Print everything from the line containing "## Installation" down to the end of the data, keeping every line unchanged.

****************

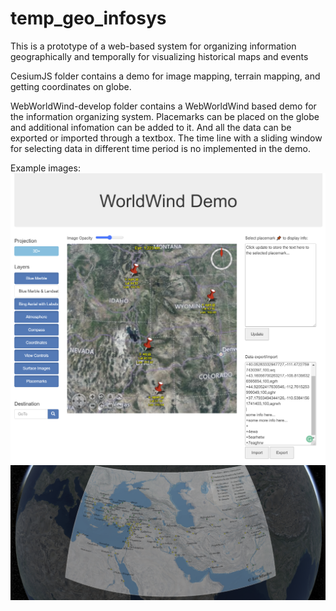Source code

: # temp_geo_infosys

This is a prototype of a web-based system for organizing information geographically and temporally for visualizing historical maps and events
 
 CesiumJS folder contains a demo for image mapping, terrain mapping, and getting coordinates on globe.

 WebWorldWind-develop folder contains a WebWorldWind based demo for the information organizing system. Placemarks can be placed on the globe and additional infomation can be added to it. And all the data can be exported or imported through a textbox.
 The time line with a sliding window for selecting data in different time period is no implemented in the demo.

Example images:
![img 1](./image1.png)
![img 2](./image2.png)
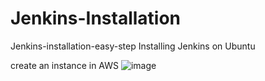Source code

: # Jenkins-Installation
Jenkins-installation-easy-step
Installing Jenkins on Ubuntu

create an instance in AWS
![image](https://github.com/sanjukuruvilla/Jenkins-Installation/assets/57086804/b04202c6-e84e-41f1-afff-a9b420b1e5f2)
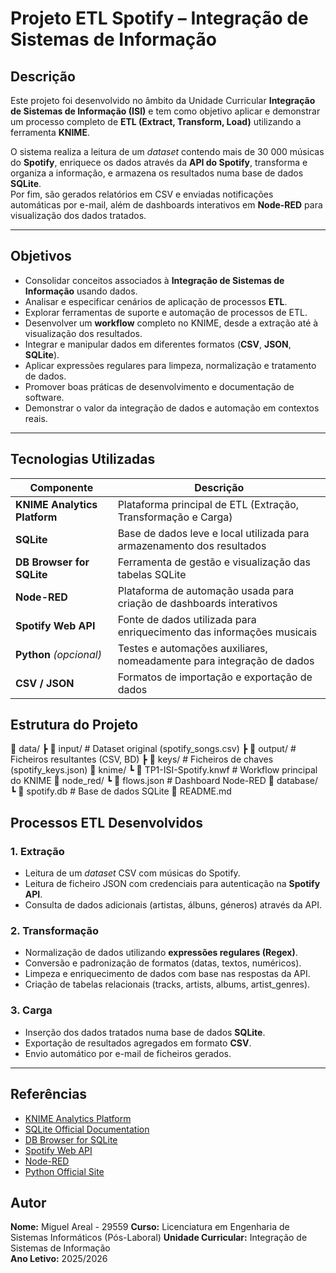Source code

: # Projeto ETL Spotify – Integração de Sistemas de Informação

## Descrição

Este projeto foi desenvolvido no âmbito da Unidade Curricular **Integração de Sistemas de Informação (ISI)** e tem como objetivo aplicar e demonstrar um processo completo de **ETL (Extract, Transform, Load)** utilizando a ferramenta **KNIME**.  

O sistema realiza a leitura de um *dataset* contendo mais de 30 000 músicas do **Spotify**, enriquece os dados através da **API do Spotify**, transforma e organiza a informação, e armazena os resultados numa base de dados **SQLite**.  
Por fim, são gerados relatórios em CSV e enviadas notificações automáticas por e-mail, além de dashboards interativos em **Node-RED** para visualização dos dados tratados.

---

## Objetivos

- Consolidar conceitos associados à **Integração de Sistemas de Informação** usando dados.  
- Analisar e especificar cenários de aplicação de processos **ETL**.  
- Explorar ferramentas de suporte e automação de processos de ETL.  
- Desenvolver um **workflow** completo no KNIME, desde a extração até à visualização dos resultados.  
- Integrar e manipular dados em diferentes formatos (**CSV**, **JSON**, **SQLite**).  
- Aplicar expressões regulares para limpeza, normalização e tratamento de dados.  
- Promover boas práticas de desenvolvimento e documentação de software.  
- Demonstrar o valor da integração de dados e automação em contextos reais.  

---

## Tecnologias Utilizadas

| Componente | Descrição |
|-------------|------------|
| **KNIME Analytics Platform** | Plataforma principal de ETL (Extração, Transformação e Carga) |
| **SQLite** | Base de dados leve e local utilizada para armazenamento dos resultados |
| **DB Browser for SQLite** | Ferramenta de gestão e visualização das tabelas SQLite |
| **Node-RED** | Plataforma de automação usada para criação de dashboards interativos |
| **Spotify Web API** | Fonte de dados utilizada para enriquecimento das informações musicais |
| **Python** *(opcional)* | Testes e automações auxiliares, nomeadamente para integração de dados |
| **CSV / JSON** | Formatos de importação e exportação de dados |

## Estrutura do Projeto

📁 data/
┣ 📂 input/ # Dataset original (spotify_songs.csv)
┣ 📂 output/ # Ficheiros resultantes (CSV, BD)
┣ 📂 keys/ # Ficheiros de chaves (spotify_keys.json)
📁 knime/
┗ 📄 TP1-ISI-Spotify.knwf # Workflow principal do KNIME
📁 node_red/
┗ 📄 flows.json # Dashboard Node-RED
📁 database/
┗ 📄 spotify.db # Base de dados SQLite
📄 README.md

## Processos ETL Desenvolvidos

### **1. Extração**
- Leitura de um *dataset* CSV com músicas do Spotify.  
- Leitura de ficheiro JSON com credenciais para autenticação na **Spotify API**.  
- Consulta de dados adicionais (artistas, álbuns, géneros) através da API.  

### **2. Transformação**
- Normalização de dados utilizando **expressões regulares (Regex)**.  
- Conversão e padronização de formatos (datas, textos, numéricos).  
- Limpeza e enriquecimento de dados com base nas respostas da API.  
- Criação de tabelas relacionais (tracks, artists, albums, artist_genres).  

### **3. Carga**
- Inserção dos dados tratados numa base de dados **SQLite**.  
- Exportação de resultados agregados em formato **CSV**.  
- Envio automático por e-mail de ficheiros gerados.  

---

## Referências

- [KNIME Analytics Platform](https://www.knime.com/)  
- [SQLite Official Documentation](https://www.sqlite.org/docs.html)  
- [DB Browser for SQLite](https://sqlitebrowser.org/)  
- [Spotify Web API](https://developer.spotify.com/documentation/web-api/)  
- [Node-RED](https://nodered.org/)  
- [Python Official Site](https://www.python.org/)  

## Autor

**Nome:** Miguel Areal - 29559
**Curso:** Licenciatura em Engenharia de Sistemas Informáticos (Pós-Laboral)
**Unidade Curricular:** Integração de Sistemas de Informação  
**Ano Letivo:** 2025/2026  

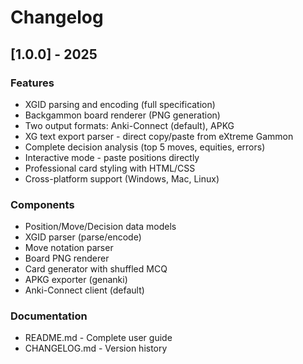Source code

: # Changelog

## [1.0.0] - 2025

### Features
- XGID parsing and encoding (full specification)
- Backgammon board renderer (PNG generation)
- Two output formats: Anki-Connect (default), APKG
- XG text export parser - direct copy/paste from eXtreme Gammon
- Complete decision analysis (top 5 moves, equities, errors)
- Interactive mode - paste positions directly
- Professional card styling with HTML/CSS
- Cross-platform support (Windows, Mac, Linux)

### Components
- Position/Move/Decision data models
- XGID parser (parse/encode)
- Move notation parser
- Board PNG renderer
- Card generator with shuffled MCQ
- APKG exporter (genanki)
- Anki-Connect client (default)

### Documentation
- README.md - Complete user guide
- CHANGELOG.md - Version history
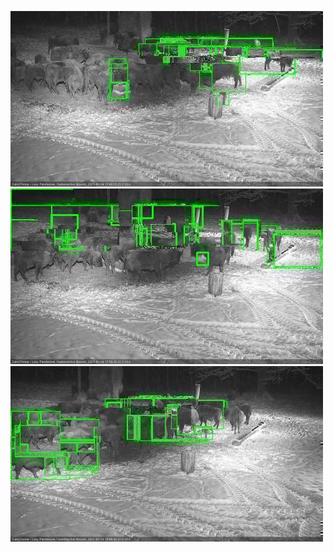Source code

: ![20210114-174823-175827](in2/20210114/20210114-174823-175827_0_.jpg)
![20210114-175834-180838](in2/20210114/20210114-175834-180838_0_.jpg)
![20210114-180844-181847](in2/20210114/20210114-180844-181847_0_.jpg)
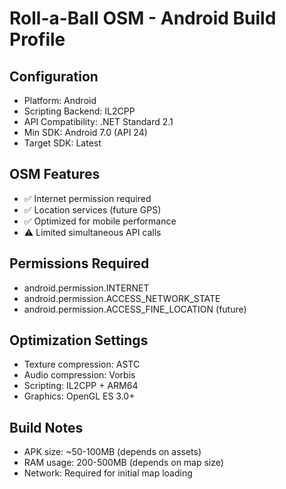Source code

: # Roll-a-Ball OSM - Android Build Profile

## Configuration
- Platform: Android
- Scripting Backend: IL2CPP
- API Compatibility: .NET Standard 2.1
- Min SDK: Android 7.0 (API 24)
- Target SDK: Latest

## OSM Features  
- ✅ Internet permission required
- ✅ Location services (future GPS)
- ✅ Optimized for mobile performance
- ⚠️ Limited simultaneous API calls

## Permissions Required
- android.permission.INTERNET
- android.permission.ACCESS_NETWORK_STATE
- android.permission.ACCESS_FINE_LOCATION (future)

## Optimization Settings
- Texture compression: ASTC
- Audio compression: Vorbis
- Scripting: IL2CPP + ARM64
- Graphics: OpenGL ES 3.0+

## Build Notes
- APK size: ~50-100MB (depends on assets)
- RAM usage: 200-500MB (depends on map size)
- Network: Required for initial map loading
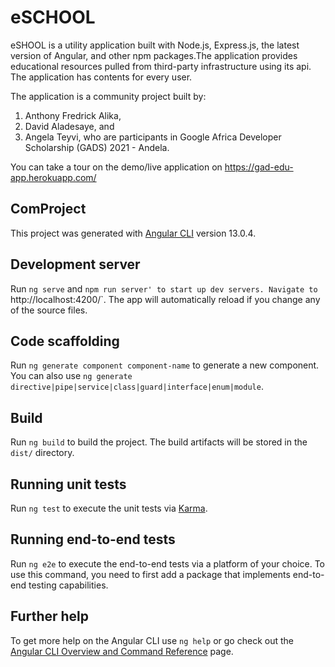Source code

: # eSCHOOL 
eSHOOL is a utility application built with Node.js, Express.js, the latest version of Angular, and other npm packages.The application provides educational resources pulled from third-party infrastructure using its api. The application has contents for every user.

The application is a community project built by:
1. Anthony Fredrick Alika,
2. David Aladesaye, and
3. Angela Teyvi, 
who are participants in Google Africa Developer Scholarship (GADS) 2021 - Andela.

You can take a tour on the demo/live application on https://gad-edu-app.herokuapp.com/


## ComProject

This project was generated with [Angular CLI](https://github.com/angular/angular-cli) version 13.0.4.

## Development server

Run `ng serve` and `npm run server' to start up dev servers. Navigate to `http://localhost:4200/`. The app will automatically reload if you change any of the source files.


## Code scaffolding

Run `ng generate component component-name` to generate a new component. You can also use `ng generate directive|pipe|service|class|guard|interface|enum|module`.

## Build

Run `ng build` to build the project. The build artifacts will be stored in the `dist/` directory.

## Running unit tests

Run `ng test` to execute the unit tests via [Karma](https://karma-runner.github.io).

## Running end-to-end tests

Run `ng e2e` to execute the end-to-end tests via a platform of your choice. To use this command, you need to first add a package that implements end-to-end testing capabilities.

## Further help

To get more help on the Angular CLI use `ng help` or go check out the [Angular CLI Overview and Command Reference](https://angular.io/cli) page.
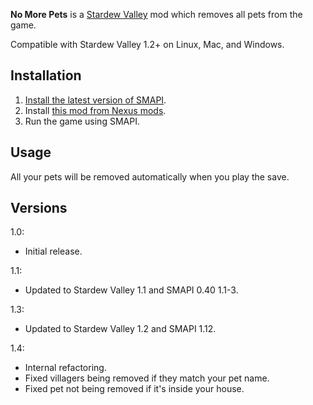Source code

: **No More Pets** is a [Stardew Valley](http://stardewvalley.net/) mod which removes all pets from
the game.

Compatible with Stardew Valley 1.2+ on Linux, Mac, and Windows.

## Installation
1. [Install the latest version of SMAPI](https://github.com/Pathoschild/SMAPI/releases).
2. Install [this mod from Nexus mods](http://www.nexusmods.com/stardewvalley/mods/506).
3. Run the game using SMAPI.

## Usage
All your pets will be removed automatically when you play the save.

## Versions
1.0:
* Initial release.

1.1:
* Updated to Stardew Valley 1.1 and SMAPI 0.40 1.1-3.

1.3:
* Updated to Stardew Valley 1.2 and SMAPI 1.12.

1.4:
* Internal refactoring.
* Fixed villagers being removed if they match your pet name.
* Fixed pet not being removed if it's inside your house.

****************

### Exercise solution
## Installation
1. [Install the latest version of SMAPI](https://github.com/Pathoschild/SMAPI/releases).
2. Install [this mod from Nexus mods](http://www.nexusmods.com/stardewvalley/mods/506).
3. Run the game using SMAPI.

## Usage
All your pets will be removed automatically when you play the save.

## Versions
1.0:
* Initial release.

1.1:
* Updated to Stardew Valley 1.1 and SMAPI 0.40 1.1-3.

1.3:
* Updated to Stardew Valley 1.2 and SMAPI 1.12.

1.4:
* Internal refactoring.
* Fixed villagers being removed if they match your pet name.
* Fixed pet not being removed if it's inside your house.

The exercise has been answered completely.